» **WHAT YOU NEED TO DO**: Reproduce without alteration the stretch of the records from the first line through the line containing "lenders and look", including both of those lines.

____

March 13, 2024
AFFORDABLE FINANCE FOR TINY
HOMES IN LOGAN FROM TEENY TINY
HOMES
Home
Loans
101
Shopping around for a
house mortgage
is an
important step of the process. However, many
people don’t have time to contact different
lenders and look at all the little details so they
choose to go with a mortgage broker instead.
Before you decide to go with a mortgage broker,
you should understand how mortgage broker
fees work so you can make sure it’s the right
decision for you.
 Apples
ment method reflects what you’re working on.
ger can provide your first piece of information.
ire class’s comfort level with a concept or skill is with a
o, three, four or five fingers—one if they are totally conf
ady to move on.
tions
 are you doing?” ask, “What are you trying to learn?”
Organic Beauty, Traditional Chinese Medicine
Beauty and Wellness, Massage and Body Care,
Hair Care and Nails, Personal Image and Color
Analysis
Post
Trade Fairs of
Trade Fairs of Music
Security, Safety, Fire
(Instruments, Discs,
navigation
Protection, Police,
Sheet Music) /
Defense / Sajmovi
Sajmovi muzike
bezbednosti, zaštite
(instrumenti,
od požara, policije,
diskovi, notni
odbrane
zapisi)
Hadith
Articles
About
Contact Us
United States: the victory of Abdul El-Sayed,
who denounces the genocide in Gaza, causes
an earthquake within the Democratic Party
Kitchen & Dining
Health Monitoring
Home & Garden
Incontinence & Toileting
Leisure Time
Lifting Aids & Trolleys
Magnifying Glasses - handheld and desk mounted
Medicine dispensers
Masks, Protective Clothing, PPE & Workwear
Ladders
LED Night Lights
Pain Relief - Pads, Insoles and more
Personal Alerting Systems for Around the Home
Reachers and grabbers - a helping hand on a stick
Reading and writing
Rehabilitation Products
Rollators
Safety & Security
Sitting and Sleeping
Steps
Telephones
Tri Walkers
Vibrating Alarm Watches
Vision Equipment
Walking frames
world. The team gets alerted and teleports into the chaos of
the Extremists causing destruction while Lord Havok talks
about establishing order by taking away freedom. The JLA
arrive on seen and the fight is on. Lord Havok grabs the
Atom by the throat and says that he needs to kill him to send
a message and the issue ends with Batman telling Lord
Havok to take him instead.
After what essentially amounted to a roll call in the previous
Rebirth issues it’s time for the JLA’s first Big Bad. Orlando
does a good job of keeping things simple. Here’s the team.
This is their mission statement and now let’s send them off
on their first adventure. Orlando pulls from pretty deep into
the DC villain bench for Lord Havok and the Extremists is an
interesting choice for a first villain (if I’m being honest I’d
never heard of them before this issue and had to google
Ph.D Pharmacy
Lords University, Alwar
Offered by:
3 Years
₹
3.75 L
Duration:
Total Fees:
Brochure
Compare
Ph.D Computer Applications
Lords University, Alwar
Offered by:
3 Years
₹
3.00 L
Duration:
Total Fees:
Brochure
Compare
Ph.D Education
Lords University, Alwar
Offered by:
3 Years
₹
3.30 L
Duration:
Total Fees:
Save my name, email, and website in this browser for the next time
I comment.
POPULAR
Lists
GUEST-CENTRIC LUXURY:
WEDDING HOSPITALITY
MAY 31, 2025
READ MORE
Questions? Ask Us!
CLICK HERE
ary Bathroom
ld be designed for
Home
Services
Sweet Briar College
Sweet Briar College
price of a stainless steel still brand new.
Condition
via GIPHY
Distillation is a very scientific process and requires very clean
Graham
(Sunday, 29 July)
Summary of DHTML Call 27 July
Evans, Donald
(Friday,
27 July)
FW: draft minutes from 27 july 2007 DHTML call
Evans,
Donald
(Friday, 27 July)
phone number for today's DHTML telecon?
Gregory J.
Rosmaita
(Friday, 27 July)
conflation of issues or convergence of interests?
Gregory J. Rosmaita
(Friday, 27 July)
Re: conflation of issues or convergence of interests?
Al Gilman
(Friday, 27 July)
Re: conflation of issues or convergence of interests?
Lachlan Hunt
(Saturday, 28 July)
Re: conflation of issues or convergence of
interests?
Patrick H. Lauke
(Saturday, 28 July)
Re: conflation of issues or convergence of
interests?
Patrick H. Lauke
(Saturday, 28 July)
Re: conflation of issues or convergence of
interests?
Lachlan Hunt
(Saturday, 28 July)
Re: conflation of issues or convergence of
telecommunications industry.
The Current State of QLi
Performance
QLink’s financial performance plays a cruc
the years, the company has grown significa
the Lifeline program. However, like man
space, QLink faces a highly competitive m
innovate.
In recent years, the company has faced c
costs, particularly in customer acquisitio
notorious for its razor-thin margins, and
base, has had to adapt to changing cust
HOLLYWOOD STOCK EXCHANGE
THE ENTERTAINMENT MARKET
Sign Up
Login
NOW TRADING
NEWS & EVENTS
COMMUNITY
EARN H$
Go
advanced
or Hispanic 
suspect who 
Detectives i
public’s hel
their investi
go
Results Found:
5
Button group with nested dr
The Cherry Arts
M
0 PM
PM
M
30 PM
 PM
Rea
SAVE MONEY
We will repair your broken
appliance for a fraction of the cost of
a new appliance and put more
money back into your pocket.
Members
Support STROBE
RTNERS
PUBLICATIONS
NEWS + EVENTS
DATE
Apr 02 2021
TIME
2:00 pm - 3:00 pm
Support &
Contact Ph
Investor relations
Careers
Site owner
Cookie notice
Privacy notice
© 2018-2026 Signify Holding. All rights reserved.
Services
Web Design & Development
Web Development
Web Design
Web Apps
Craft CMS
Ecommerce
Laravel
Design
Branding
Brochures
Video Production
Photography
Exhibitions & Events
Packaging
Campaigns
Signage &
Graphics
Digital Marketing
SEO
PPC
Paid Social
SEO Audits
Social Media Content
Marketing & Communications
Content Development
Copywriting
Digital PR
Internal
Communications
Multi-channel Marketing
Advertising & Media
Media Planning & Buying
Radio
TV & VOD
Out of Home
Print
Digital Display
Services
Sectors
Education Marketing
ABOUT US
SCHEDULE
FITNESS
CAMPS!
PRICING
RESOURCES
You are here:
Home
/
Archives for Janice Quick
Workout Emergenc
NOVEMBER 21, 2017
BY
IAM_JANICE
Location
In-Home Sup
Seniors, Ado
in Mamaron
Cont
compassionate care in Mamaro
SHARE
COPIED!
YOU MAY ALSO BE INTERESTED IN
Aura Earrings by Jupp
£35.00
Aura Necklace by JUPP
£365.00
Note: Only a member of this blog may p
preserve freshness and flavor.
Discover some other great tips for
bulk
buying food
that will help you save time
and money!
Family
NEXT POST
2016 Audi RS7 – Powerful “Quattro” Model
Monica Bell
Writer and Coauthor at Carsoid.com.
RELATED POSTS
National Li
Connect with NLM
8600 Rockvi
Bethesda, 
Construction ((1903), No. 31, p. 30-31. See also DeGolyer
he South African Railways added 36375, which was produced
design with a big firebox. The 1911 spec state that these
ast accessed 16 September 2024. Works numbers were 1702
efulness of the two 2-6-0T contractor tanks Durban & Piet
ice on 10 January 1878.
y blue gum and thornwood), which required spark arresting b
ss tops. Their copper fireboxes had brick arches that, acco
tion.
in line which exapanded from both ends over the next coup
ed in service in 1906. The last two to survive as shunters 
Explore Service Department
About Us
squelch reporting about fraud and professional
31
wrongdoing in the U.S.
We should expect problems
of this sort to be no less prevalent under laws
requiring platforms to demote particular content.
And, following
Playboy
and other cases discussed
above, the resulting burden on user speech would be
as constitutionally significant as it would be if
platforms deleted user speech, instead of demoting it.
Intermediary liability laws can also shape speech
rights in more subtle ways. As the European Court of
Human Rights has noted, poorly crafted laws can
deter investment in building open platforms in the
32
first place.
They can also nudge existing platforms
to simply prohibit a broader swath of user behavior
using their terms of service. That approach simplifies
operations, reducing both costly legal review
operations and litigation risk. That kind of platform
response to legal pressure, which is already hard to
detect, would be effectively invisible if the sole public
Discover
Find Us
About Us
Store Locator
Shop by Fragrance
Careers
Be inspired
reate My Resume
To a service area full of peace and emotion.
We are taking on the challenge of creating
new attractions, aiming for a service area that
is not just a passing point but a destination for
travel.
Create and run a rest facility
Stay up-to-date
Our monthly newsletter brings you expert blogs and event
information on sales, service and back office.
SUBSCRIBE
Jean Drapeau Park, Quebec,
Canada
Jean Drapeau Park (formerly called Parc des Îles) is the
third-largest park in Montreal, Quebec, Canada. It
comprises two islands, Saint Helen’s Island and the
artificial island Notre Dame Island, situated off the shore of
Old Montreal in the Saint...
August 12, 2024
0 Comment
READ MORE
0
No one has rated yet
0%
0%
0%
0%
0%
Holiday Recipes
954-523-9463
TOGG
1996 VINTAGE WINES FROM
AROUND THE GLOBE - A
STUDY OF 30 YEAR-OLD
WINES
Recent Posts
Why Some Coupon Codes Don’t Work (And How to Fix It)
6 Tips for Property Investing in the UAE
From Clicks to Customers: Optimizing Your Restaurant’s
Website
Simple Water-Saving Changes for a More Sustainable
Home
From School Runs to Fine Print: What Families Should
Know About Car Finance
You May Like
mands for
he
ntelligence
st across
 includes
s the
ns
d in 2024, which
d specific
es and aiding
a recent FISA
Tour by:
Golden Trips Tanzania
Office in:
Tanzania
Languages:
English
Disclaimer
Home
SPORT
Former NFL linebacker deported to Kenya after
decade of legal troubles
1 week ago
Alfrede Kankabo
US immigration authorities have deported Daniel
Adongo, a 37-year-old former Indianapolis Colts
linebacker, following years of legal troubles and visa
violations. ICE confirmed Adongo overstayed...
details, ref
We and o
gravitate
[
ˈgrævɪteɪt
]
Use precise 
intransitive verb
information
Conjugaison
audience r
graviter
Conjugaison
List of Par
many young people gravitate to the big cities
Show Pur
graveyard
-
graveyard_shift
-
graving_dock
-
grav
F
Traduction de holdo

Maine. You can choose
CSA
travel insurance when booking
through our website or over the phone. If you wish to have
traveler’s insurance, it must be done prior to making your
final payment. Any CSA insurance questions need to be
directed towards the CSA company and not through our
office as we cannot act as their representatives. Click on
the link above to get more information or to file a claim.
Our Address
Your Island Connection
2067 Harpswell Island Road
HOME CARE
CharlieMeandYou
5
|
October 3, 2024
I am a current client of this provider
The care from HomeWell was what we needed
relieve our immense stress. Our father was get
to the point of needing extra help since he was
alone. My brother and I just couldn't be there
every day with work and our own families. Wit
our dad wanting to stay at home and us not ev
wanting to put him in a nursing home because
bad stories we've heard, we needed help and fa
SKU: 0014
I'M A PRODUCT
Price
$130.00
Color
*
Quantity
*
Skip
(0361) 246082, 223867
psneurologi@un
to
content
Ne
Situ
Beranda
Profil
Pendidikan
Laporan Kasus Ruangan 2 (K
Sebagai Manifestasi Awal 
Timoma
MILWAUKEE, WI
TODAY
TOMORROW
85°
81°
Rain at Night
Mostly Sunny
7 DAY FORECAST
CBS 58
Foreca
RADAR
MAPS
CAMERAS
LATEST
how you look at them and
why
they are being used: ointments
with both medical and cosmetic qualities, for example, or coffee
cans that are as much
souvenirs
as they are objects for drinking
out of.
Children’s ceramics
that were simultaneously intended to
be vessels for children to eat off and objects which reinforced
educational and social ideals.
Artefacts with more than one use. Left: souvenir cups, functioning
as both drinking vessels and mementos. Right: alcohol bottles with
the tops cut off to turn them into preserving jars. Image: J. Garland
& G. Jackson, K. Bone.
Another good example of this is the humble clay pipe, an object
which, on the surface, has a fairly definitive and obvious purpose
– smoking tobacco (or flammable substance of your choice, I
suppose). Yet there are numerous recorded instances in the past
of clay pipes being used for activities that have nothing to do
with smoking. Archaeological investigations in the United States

____

» **RESPONSE BOX**:
March 13, 2024
AFFORDABLE FINANCE FOR TINY
HOMES IN LOGAN FROM TEENY TINY
HOMES
Home
Loans
101
Shopping around for a
house mortgage
is an
important step of the process. However, many
people don’t have time to contact different
lenders and look at all the little details so they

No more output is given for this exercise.